--- Task requirements ---
1) According to the article on the album Workin' Together, what position did the "Proud Mary" single reach on the Hot 100 chart?
2) Please extend the article about the Ike & Tina Turner album Workin' Together, picking up after its final sentence.

--- START Text provided ---

Studio album by Ike & Tina Turner
- Released: November 9, 1970
- Recorded: 1970
- Studio: Bolic Sound (Inglewood, CA)
- Length: 34:23
- Label: Liberty
- Producer: Ike Turner

Ike & Tina Turner chronology
| Come Together (1970) | Workin' Together (1970) | Her Man . . . His Woman (1971) |

Singles from Workin' Together
- "Workin' Together" Released: October 1970; "Proud Mary" Released: January 14, 1971; "Ooh Poo Pah Doo" Released: April 1971; "Get Back" Released: November 1972;

= Workin' Together =

Workin' Together is a studio album released by Ike & Tina Turner on Liberty Records on November 9, 1970. This was their second album with Liberty and their most successful studio album. The album contains their Grammy Award-winning single "Proud Mary."

== Content and release ==
Much like their previous album, Come Together, the album features soul-infused covers of rock songs and renewed versions of previous Ike & Tina songs. The album featured the duo's biggest-selling hit, a funk rock cover of "Proud Mary." The B-side, "Funkier Than a Mosquita's Tweeter", was written by Tina's sister Alline Bullock and later covered by Nina Simone. Several of the songs were written by Ike (including two by "Eki Renrut", which is Ike Turner spelled backward), including "The Way You Love Me", which the Turners had recorded for their debut album, The Soul of Ike & Tina Turner, nearly a decade earlier.

Three singles were released from the album in the US. The title track, "Workin' Together," peaked at No. 41 on the Billboard R&B chart and No. 105 on Bubbling Under The Hot 100. The second single, a cover of "Proud Mary" by Creedence Clearwater Revival, became the duo's biggest hit. It peaked at No. 4 on the Hot 100 chart and reached No. 5 on the R&B chart. It also earned Ike and Tina a Grammy Award for Best R&B Vocal Performance by a Group in 1972. The third single, a cover of "Ooh Poo Pah Doo" by Jessie Hill, peaked at No. 31 on the R&B chart and No. 60 on the Hot 100. A fourth single, a cover of "Get Back" by the Beatles, was released in Germany.

== Critical reception ==

The album received positive reviews. Thomas Popson wrote for the Chicago Tribune that Workin' Together is "another fine album from two thoroughly professional entertainers."

--- END Text provided ---
--- START Data excerpts ---

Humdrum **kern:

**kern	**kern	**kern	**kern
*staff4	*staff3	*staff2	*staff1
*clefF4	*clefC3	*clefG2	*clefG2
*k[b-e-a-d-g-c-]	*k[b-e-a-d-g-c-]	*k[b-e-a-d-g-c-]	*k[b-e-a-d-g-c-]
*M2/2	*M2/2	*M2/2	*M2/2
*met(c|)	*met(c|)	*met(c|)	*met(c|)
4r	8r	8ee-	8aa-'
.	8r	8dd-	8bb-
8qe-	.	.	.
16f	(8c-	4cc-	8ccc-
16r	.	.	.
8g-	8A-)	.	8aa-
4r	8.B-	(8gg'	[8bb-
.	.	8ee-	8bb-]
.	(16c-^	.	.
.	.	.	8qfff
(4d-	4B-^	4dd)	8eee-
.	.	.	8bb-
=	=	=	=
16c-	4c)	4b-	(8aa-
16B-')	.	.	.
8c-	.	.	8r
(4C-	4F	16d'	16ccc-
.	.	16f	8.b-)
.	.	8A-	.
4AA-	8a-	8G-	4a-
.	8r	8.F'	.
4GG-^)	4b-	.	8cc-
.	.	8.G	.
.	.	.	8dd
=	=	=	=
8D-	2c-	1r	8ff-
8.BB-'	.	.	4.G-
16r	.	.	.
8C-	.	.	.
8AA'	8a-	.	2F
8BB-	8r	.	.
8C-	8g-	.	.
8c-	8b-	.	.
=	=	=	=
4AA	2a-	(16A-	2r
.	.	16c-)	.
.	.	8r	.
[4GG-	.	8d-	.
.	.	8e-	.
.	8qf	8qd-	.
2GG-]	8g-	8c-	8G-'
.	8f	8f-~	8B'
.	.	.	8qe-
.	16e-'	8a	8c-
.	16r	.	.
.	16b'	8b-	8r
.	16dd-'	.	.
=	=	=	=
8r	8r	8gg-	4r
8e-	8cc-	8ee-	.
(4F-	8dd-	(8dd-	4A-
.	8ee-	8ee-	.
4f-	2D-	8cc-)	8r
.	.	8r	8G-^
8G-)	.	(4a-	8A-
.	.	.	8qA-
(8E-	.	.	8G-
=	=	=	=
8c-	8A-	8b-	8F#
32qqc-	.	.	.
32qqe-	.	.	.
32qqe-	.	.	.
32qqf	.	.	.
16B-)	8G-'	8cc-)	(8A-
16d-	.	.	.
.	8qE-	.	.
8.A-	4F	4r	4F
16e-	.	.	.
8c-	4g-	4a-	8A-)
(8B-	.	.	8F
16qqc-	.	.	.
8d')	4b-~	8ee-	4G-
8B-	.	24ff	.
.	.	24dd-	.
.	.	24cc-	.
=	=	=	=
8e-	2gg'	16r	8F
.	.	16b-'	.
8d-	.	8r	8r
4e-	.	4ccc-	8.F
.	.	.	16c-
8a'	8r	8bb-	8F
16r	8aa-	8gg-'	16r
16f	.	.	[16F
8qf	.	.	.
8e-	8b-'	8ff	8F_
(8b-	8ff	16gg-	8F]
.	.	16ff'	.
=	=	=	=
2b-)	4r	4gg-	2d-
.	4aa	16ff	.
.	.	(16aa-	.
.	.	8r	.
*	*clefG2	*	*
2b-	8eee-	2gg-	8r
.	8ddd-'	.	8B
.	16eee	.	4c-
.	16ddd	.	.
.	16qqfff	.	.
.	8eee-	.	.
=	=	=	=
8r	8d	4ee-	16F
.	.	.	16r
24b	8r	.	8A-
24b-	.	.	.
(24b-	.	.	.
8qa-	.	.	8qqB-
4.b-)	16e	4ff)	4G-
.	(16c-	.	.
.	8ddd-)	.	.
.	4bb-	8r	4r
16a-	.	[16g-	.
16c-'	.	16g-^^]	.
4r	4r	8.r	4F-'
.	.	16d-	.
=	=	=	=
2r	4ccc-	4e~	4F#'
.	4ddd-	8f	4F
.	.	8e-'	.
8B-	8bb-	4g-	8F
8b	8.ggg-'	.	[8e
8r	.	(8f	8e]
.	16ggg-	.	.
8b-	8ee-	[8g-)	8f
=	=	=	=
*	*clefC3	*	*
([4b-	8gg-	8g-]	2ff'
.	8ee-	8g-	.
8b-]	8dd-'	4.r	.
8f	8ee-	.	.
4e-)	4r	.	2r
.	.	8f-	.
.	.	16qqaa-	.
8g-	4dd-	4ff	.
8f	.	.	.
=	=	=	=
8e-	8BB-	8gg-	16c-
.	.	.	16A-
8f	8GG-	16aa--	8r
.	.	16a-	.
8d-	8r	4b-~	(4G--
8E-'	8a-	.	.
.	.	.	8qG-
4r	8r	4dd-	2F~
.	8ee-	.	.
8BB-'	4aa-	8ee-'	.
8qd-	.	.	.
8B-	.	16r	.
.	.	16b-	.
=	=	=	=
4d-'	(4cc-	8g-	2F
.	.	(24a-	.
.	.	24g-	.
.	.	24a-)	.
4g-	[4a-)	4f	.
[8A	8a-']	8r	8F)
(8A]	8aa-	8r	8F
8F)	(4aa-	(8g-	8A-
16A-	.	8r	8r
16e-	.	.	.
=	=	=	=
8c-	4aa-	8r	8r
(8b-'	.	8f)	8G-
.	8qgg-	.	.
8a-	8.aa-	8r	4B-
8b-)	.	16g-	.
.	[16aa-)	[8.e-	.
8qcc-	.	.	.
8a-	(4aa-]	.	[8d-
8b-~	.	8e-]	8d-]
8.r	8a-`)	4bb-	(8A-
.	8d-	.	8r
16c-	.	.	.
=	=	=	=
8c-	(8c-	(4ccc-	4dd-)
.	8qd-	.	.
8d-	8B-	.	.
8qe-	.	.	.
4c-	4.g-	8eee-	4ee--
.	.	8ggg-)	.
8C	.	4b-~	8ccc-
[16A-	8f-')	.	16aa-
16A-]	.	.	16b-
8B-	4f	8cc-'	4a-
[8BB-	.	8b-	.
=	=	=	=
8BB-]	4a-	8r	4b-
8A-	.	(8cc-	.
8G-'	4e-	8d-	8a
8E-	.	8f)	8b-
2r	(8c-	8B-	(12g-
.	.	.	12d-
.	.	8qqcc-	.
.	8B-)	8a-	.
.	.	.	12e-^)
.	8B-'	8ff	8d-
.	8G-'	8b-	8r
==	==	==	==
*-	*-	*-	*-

--- END Data excerpts ---

--- Responses for each task ---
1) No. 4

2)
Billboard (November 21, 1970): Nobody works harder than Ike & Tina Turner and workin' together they take top material, rip it up, and resoul "Proud Mary," "Let It Be," "Get Back" and "Ooh Poo Pah Doo" their way. The duo gather a full head of funky, raucous steam, hitting only the heights of energy and excitement on the title romp, plus more of Ike's super rhythm workouts. Can't keep this kind of "up" music down. San Francisco Examiner (November 29, 1970): "Ike and Tina's latest album ... is a superb example of how they combine rock and soul elements. Probably the most musically balanced record of their career, and one of the best pop discs of the year."

Professional ratings
Review scores
| Source | Rating |
| Allmusic | Star Half star |
| Christgau's Record Guide | B |

== Awards ==
In 1971, Ike & Tina Turner won the Prix Otis Redding (best R&B album) from the Académie du Jazz for Workin' Together.

== Reissues ==
Workin' Together was digitally remastered and released by BGO records on the compilation CD Workin' Together/Let Me Touch Your Mind in 2011. The album was reissued on vinyl in 2016.

== Track listing ==
All tracks written by Ike Turner, except where noted. Tracks 1 and 6 were credited to "Eki Renrut" (Ike Turner backwards).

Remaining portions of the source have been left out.